Strap an HR monitor on your chest when you do your next weight lifting routine, have it estimate your calories burned. Spend the same amount of time doing cardio at > 70% of your age predicted HR max. I think you'll find it's not even close.

Of course you said fat loss, and perhaps you'll quibble about how much of the calories burned comes from fat vs. muscle, but I think more people are trying to get to a healthy weight rather than achieve a single digit body fat percentage.


Sure - cardio is more efficient at burning calories than lifting... while you are exercising.

The point is that anaerobic exercise builds muscle, which boosts your basal metabolic rate. Unless you're doing cardio several hours per day, lifting will be much more efficient.

edit: minor word change for clarity.


Even easier than that is just to not eat those calories in the first place.

With resistance training you are not trying to burn calories, you are building muscle. This new muscle will need calories to support itself and will make it easier to lose fat in the future because your body will need more calories to function.


> Strap an HR monitor on your chest when you do your next weight lifting routine

I've done that a few times. Consistently 140-160 BPM, peaking higher, sustained over 40-80 minutes.

My peak during Tabata sets is 180-190 BPM, so lifting isn't quite at that rate, but it's decidedly aerobic, especially for mid-high range sets (5-20 reps).


"I think you'll find it's not even close." Fairly similar for me actually, my heart rate goes pretty high when I'm lifting.

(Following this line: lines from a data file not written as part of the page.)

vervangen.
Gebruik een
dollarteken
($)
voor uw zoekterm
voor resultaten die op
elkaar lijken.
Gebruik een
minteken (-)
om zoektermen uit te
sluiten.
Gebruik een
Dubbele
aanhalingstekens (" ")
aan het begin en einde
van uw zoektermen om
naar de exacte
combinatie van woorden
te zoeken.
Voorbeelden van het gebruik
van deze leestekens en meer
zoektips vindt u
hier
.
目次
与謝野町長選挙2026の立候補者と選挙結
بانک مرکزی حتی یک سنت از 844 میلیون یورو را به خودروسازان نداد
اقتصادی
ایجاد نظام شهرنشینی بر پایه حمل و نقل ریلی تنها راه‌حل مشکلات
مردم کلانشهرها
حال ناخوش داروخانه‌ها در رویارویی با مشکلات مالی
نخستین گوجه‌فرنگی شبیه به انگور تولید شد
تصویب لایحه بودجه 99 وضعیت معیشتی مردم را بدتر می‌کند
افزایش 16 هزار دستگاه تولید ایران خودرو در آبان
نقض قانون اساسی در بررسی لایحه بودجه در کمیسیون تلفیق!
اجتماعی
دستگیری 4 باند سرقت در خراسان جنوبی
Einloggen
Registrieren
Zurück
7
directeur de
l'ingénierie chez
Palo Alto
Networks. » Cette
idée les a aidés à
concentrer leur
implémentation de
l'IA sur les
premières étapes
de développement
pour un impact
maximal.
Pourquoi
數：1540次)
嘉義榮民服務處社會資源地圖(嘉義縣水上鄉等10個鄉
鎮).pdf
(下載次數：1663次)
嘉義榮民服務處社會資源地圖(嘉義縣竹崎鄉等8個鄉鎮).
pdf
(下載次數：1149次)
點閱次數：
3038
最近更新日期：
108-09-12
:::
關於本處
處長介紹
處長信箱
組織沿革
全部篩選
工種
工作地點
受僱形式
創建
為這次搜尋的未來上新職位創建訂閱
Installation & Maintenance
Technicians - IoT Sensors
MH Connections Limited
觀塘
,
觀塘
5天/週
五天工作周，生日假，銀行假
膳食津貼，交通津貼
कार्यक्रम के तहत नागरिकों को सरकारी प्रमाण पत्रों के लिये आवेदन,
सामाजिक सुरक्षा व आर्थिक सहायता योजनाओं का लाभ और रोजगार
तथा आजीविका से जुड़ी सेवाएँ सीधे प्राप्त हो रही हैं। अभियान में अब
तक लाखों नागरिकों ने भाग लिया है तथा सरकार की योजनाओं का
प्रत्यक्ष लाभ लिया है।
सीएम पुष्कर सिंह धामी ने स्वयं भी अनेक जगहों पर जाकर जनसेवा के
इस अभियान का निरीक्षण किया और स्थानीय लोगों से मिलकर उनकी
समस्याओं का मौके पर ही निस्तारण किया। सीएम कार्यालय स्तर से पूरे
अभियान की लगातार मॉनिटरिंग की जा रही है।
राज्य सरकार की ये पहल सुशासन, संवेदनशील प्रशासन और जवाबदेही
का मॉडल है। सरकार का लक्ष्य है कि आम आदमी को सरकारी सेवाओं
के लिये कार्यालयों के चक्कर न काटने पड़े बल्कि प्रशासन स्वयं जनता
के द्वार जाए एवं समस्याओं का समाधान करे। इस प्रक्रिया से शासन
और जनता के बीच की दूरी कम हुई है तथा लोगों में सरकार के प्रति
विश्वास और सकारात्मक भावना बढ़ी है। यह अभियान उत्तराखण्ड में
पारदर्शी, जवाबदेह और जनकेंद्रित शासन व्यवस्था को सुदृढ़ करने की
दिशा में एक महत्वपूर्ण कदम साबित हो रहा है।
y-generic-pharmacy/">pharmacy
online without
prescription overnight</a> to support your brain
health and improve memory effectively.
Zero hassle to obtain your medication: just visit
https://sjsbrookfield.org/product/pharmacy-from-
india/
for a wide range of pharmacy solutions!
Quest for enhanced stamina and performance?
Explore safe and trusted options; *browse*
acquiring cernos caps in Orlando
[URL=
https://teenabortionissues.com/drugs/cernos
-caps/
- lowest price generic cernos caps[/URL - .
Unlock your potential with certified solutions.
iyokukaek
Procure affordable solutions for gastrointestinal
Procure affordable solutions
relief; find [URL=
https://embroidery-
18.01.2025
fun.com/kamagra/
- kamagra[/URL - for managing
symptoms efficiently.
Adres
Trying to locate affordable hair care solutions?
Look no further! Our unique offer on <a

When people say healthy weight surely they always mean healthy body fat percentage?


> if you learn the correct form

That's a big if. I don't trust myself to do it properly by myself based off a diagram from the internet. What's my alternative? The evil big box gym and overpriced personal trainer?


I hope someone builds a computer vision system to provide audio feedback for correct form. I often feel that I have zero self awareness for body position, and it makes me worried to work out alone.


Start with -just- the bar.

Or get Starting Strength, by Mark Rippetoe, which has about 70 pages of instructions and diagrams on the correct form of each lift.

Or find a gym that has a personal trainer willing to teach you the proper form.

Or do it, record yourself with a camera of some sort, and find a community of weightlifting people (/r/fitness welcomes this) to correct your form.


Read starting strength. Its a small, cheap book, and it goes into more detail on form than you will probably need. It has chapters on each of the major lifts and I used to read it on my phone (kindle app) before/during the workout at the gym until I got everything right, using low weights of course.